I love thee, Mary, and thou lovest me,
Our mutual flame is like th’ affinity
That doth exist between two simple bodies:
I am Potassium to thine Oxygen.
‘Tis little that the holy marriage vow
Shall shortly make us one. That unity
Is, after all, but metaphysical.
Oh, would that I, my Mary, were an acid,
A living acid; thou an alkali
Endow’d with human sense, that, brought together,
We both might coalesce into one salt,
One homogeneous crystal. Oh! that thou
Wert Carbon, and myself were Hydrogen;
We would unite to form olefiant gas,
Or common coal, or naphtha, would to Heaven
That I were Phosphorus, and thou wert Lime!
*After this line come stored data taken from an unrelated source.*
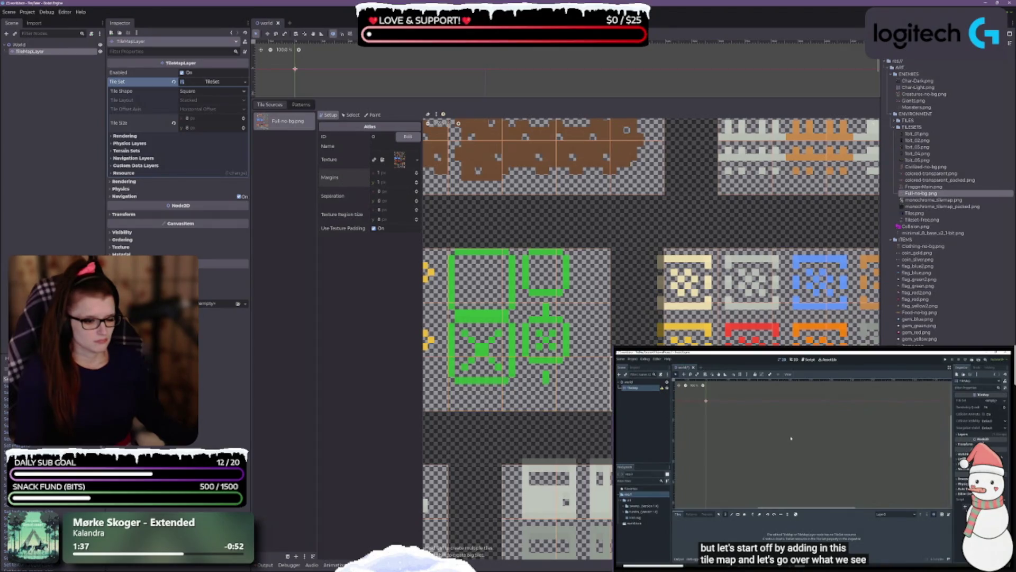
scroll(755, 306, "down", 10)
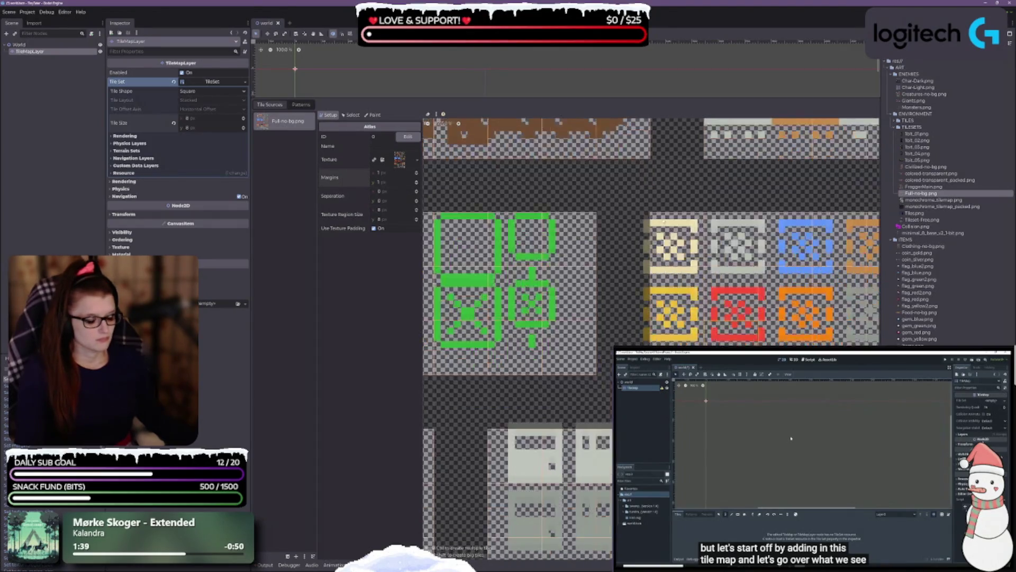
scroll(727, 245, "down", 3)
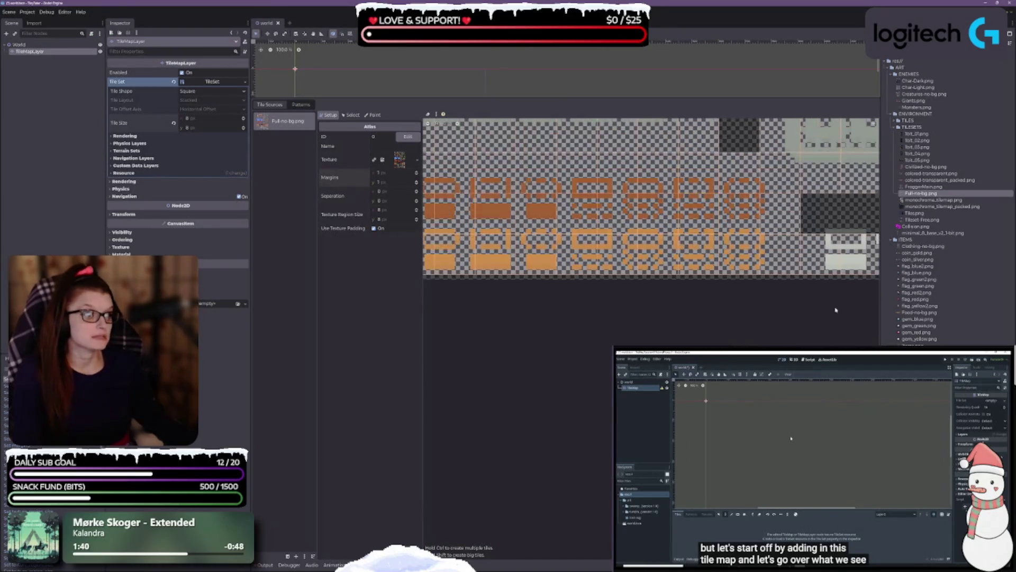
scroll(727, 245, "up", 3)
scroll(603, 417, "up", 5)
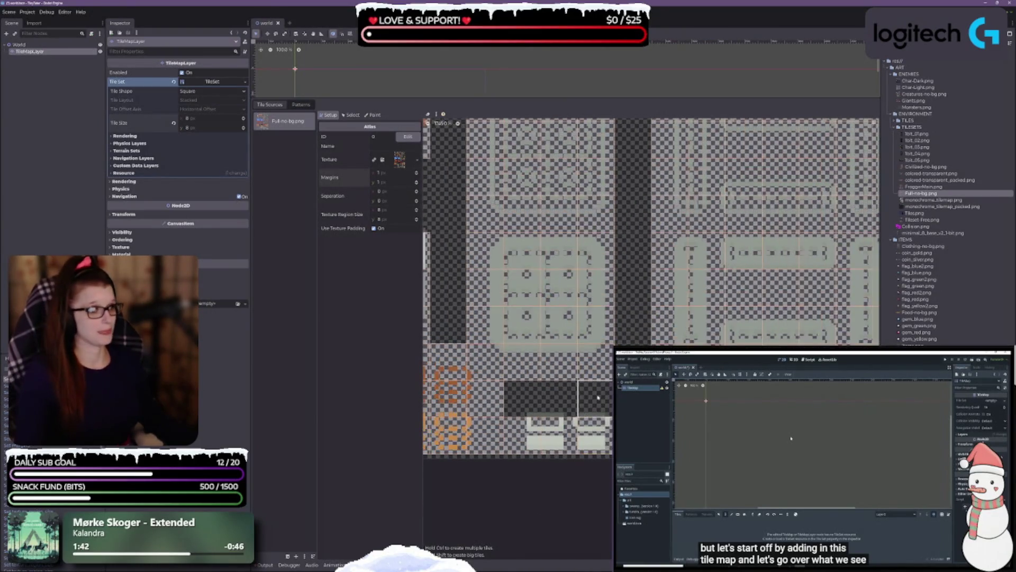
scroll(708, 316, "down", 3)
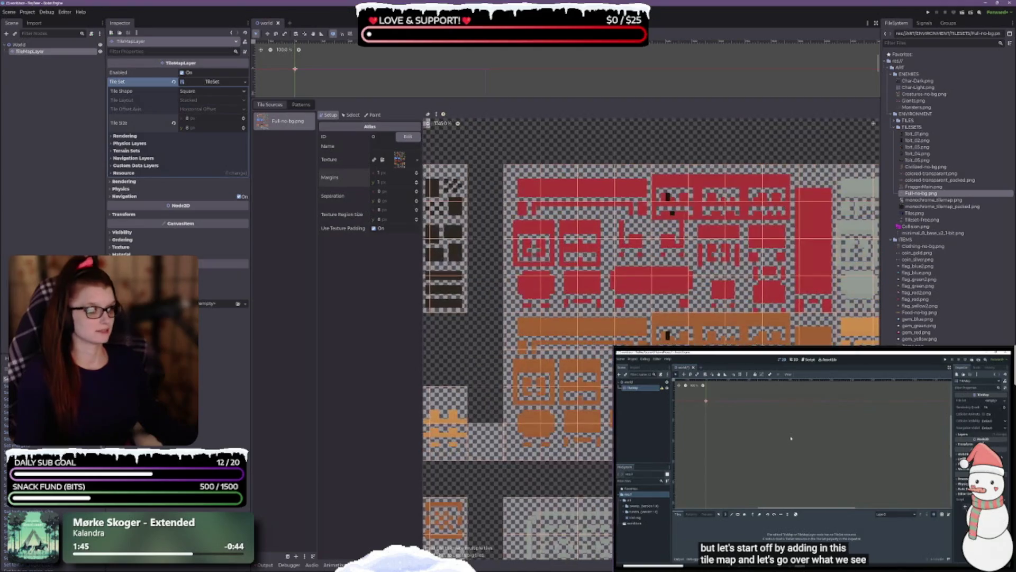
scroll(849, 328, "up", 4)
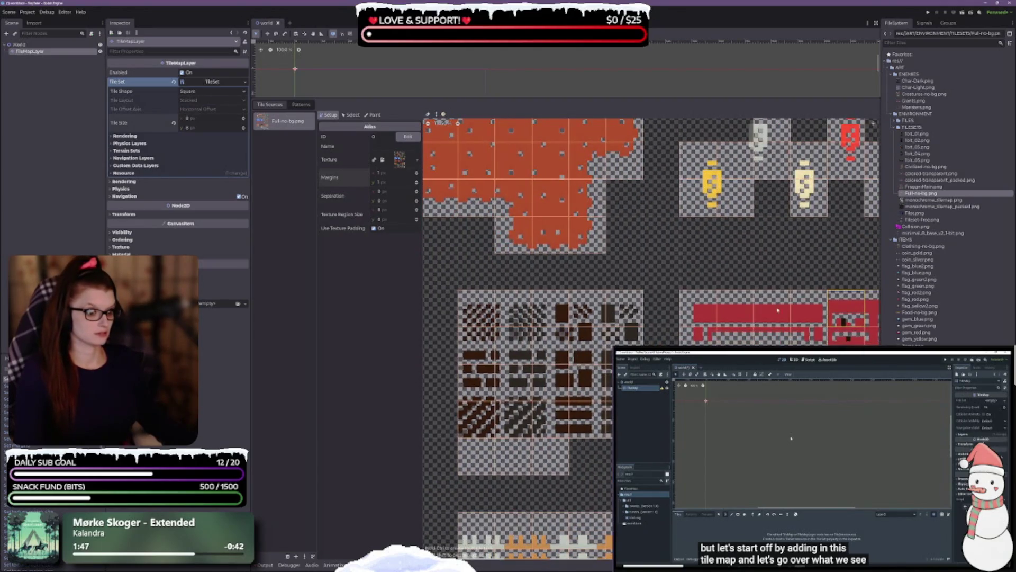
scroll(472, 308, "up", 3)
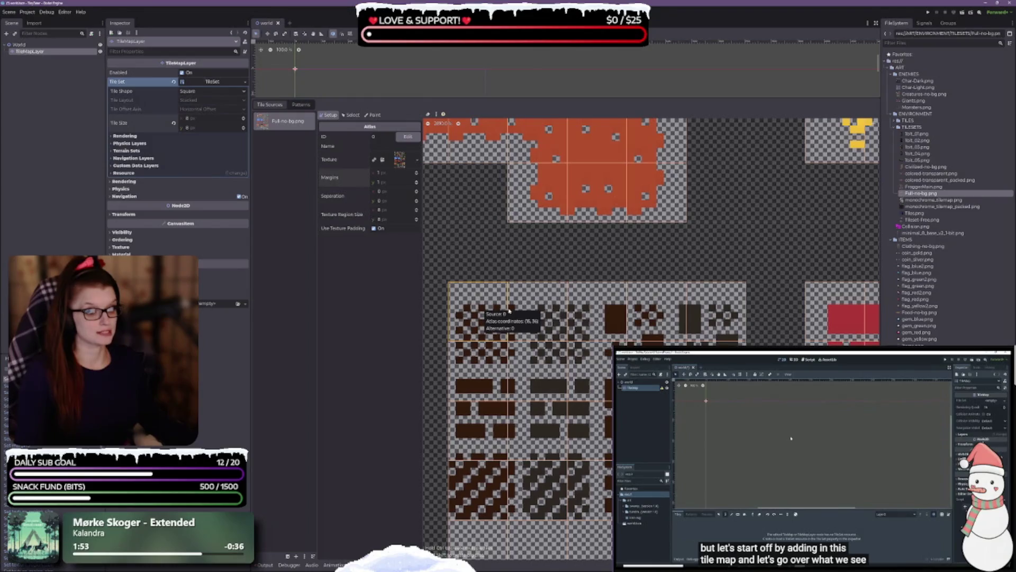
scroll(626, 344, "down", 2)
And we of Lime composed a Phosphuret.
I’d be content to be Sulphuric Acid,
So that thou might be Soda; In that case
We should be Glauber’s Salt. Wert thou Magnesium
Instead, we’d form the salt that’s named from Epsom.
Couldst thou Potassium be, I Aqua-fortis,
Our happy union should that compound form,
Nitrate of Potash otherwise Saltpetre.
And thus our several natures sweetly blent,
We’d live and love together, until death
Should decompose the fleshly tertium quid,
Leaving our souls to all eternity
   Amalgamated. Sweet, thy name is Briggs
    And mine is Johnson. Wherefore should not we
    Agree to form a Johnsonate of Briggs?

We will! The day, the happy day is nigh,

When Johnson shall with beauteous Briggs combine.